"""
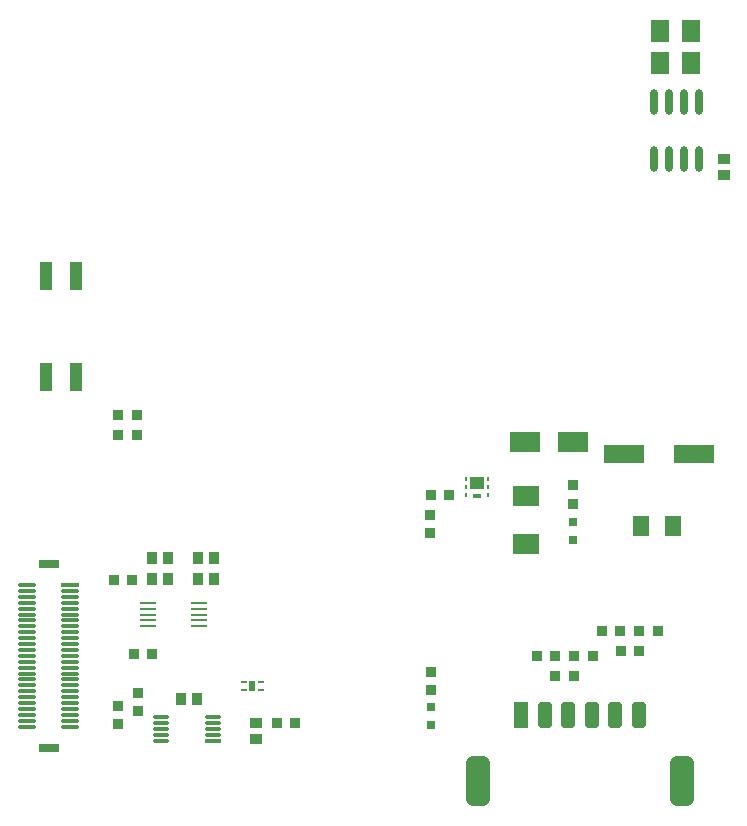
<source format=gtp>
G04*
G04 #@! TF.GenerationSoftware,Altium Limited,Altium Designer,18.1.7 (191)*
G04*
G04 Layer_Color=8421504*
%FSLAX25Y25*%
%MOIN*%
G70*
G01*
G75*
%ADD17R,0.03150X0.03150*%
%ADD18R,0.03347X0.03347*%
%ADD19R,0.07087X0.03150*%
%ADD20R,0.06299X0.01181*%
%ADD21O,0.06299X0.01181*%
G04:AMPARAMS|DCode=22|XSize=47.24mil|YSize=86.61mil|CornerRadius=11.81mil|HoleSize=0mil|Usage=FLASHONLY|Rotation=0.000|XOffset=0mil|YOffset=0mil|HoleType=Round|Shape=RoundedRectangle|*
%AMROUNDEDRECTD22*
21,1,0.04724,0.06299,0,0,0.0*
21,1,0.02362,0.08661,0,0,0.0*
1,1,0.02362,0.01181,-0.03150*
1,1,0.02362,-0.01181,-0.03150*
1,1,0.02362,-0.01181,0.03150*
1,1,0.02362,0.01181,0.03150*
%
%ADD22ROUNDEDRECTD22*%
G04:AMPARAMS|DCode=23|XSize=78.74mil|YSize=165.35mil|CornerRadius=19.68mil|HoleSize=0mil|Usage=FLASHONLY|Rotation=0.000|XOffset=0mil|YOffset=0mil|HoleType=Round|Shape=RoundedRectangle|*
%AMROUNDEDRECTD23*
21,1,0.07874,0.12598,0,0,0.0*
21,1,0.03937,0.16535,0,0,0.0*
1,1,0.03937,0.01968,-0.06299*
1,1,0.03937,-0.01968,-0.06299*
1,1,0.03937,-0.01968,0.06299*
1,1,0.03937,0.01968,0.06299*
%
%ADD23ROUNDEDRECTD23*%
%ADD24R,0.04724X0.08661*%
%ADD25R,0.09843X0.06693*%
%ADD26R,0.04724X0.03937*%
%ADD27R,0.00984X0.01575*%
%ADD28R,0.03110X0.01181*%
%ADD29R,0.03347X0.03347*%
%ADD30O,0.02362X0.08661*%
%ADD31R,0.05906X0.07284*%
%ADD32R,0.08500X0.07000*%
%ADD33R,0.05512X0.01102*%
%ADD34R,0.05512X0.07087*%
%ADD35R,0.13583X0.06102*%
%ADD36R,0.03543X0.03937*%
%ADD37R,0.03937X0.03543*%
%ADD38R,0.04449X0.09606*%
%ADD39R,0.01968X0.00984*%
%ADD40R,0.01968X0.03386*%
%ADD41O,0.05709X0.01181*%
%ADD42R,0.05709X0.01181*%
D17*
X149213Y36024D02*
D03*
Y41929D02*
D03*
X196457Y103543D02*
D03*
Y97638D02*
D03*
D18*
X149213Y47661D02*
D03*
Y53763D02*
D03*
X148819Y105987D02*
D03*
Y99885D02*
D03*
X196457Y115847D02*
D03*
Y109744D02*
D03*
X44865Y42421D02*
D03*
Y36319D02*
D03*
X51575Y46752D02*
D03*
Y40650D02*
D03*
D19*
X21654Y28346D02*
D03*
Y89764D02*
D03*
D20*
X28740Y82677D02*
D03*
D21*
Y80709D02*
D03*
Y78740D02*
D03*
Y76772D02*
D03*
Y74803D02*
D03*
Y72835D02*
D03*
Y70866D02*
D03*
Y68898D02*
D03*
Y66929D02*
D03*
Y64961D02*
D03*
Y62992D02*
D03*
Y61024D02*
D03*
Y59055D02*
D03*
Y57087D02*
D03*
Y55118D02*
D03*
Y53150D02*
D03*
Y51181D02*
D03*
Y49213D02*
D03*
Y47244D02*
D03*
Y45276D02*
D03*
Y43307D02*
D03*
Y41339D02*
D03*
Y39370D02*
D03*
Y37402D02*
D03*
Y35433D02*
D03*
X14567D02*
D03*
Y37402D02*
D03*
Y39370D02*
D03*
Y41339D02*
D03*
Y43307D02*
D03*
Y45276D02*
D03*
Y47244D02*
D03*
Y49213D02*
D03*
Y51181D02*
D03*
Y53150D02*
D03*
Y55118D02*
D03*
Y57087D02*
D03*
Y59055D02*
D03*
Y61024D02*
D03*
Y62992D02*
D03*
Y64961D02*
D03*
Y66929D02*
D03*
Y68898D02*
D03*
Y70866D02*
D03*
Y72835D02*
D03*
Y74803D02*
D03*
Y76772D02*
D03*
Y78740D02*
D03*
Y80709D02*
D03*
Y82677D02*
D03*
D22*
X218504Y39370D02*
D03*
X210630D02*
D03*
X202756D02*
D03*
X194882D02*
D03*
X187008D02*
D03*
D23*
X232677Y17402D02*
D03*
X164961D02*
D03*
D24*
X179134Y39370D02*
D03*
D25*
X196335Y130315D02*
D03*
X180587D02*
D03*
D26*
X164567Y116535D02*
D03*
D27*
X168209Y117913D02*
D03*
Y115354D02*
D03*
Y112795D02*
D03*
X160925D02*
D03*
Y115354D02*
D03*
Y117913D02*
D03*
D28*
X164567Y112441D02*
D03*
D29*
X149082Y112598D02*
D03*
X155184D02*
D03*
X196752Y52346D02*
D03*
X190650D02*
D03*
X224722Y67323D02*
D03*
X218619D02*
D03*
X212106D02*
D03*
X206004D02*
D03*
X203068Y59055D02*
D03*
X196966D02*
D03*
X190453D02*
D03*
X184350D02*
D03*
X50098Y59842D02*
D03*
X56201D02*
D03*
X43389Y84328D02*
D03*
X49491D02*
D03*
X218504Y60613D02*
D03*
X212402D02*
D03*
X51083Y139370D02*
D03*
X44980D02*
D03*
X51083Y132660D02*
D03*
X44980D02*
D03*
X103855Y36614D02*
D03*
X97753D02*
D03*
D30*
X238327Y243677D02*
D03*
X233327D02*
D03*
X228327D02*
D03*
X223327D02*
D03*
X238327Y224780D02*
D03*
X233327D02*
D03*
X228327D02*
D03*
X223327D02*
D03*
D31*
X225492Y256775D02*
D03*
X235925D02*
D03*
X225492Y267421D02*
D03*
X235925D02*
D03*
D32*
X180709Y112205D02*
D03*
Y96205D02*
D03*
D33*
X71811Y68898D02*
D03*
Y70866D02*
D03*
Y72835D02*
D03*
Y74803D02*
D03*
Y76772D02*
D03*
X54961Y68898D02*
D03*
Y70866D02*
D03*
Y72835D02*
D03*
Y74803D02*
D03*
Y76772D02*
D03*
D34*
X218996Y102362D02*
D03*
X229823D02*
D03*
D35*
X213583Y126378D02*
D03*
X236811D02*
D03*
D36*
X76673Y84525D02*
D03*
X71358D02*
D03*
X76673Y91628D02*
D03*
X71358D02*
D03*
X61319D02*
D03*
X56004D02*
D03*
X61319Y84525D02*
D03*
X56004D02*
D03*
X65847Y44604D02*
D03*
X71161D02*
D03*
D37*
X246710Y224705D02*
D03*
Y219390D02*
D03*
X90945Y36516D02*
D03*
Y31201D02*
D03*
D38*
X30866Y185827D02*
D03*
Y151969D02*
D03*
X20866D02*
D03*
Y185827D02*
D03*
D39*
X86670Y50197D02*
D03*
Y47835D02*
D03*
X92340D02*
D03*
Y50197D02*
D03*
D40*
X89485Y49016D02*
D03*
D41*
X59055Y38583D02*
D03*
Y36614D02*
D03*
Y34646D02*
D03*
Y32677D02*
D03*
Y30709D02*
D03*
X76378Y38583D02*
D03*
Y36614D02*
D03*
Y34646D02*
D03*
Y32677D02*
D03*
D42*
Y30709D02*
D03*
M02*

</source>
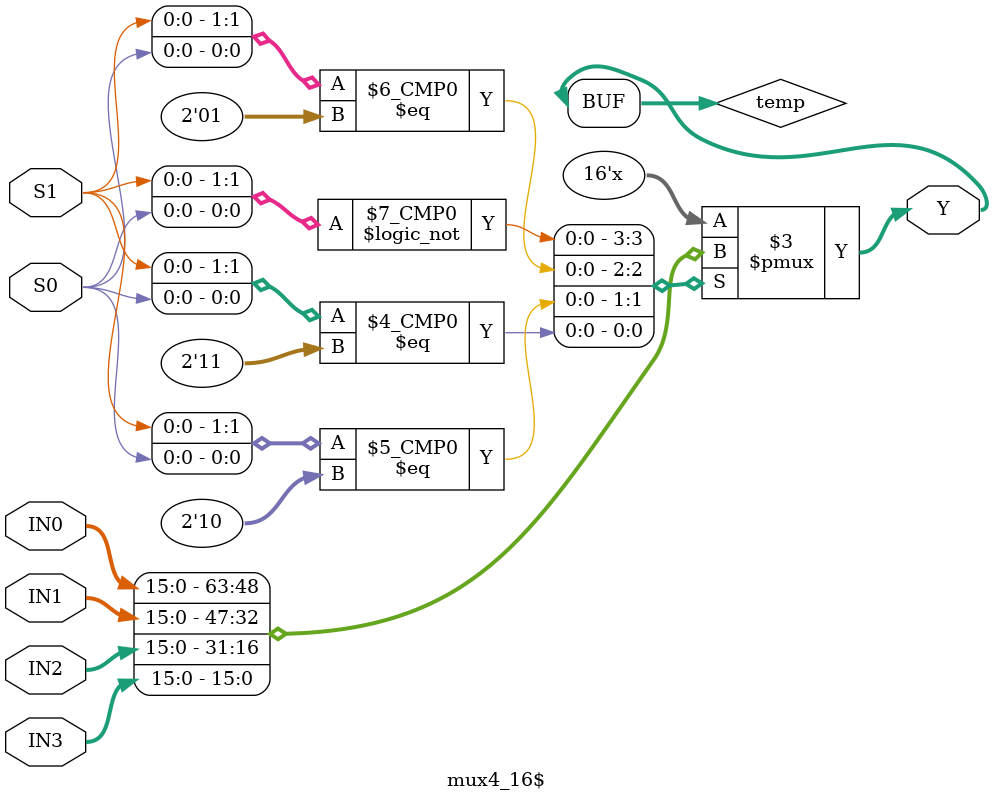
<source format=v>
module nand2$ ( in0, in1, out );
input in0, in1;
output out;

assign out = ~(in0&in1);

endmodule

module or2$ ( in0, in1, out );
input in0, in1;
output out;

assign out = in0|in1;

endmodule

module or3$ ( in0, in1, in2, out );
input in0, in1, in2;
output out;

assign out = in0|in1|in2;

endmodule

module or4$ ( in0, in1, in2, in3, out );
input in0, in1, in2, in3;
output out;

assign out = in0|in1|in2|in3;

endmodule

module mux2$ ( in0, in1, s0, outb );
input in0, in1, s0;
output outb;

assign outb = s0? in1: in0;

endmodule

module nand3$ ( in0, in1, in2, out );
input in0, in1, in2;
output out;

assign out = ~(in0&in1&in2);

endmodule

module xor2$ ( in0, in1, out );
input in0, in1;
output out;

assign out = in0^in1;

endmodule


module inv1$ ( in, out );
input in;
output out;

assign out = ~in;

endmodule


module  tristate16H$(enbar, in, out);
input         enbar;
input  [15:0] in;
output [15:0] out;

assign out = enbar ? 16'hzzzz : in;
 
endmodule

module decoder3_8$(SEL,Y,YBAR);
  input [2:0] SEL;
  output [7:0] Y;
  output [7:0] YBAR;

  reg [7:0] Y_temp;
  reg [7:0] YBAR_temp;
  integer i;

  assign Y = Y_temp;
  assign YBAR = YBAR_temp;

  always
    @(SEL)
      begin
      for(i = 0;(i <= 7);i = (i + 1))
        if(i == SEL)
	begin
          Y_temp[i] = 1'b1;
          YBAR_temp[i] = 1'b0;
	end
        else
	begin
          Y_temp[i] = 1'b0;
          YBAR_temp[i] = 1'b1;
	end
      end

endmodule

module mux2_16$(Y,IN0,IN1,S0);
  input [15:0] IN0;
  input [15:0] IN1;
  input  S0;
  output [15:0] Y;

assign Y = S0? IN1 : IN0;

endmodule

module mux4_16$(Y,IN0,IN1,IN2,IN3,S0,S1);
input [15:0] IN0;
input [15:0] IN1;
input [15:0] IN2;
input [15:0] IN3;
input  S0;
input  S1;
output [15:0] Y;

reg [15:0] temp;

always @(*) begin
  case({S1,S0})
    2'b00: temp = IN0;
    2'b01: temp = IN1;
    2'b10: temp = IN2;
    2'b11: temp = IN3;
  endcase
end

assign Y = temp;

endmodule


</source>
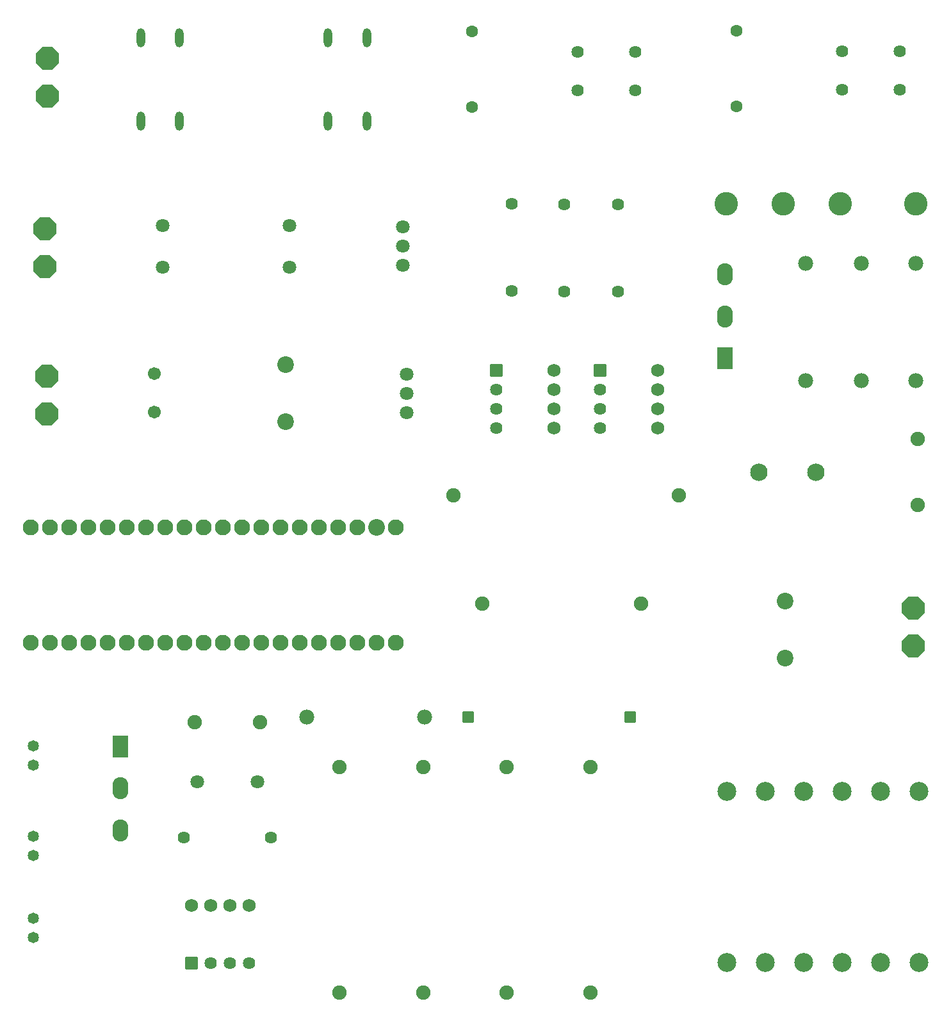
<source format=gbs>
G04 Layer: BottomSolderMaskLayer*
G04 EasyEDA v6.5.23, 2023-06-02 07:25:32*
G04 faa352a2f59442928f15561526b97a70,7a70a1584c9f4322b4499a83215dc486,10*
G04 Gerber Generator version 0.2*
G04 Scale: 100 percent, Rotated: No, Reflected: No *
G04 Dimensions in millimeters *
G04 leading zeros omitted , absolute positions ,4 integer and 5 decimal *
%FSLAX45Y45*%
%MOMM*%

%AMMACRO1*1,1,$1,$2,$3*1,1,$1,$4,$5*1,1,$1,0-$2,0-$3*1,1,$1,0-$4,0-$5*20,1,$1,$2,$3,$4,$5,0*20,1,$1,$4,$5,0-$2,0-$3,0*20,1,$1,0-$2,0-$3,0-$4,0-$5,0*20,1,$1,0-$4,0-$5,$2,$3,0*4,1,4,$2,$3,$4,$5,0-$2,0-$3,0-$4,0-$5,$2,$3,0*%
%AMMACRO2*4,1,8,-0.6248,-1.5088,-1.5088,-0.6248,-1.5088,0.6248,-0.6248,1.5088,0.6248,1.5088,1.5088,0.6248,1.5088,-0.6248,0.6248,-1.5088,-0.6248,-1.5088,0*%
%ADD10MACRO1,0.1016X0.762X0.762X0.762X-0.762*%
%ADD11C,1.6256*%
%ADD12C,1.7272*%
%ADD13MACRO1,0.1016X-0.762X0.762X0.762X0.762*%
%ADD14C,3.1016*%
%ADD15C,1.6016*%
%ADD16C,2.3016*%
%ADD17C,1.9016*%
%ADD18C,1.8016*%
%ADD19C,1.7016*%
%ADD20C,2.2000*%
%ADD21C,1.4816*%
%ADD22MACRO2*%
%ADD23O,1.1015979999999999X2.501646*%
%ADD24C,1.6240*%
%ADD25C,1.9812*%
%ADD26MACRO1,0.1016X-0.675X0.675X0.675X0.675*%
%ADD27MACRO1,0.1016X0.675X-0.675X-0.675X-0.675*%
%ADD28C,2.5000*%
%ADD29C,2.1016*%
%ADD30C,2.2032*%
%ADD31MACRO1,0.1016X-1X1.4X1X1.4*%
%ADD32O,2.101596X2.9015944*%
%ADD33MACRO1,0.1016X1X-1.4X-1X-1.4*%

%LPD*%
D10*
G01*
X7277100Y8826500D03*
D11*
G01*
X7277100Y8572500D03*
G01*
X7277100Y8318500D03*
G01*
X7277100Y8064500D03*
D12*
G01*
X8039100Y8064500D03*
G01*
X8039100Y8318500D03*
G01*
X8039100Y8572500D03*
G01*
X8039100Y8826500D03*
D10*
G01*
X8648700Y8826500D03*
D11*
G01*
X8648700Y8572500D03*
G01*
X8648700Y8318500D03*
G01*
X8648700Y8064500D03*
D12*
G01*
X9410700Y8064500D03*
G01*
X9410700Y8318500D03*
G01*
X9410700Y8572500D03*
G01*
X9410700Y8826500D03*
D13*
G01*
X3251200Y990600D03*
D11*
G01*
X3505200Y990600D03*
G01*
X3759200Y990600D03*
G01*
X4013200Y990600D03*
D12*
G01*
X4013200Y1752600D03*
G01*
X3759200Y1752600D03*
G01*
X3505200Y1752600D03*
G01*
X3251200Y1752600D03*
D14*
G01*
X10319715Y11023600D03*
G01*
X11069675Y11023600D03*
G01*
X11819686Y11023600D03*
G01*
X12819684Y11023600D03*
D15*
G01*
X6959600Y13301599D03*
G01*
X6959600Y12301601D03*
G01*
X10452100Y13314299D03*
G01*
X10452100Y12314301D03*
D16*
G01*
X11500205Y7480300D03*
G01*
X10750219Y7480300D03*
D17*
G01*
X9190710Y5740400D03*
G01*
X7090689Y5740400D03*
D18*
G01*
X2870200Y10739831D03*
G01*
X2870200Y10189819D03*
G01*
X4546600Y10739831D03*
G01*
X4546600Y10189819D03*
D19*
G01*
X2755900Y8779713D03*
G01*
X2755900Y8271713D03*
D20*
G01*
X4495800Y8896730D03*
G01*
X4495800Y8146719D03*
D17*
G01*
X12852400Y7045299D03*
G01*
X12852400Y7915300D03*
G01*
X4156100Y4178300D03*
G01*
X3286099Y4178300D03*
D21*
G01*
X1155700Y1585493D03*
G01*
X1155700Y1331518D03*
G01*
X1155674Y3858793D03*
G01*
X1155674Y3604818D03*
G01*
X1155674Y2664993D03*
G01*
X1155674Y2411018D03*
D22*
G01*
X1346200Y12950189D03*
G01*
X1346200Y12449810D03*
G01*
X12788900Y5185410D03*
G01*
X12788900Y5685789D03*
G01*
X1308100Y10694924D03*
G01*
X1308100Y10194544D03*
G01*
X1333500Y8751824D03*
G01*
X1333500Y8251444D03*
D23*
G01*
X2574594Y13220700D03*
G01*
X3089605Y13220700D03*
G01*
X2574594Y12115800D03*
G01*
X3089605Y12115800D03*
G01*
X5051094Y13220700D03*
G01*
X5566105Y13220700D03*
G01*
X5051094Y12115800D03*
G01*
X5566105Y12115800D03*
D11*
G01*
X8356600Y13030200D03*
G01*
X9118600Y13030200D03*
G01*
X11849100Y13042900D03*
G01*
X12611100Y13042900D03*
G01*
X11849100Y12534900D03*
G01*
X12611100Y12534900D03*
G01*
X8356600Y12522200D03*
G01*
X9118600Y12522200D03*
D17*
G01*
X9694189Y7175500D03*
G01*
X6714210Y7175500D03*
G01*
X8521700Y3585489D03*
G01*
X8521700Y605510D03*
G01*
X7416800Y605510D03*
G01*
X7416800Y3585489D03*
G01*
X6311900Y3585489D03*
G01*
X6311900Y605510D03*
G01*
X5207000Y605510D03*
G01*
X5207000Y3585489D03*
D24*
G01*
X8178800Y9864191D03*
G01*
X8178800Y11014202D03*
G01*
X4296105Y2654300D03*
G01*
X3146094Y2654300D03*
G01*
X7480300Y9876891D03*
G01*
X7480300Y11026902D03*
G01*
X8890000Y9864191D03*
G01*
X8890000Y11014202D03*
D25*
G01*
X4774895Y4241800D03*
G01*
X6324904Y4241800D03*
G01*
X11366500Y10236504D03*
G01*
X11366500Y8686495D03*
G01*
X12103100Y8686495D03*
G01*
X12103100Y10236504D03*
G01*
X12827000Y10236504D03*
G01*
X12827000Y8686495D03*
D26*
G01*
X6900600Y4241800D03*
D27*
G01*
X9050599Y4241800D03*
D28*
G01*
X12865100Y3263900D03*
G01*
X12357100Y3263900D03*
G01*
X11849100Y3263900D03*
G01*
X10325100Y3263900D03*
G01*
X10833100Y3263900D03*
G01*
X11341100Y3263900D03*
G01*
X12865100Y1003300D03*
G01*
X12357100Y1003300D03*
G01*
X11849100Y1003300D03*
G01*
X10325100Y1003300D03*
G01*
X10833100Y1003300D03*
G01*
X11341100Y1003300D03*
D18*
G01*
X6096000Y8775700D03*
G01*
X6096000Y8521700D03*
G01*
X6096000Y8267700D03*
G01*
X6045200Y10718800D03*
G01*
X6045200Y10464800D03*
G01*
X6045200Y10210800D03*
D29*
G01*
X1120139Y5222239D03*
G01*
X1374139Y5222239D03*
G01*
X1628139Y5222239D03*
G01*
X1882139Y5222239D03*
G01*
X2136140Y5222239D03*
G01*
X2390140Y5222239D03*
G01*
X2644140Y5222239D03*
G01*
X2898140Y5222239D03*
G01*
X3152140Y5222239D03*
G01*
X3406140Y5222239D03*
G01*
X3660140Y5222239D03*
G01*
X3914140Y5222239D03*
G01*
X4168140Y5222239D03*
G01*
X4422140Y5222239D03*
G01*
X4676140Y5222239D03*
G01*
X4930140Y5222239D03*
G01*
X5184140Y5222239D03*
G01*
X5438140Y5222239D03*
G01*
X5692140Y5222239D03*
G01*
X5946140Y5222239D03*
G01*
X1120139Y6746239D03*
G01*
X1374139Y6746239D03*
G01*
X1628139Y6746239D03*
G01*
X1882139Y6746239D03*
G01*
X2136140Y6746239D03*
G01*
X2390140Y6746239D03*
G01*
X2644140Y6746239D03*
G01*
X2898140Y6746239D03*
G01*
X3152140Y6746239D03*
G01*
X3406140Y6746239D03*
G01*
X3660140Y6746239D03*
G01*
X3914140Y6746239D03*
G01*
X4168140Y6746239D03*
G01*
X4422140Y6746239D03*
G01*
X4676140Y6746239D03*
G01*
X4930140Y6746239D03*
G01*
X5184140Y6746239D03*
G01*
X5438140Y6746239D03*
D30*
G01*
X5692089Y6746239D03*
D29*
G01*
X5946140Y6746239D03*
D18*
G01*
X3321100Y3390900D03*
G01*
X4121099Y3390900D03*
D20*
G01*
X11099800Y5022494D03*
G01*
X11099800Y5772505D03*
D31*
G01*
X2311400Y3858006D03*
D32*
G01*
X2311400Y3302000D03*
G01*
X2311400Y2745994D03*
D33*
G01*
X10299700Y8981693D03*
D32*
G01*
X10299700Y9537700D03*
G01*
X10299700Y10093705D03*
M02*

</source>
"""
- **Work order**
Looking at the material above, count the lines that hold "XOffset" and give the total alone.

- **Answer to this problem**
2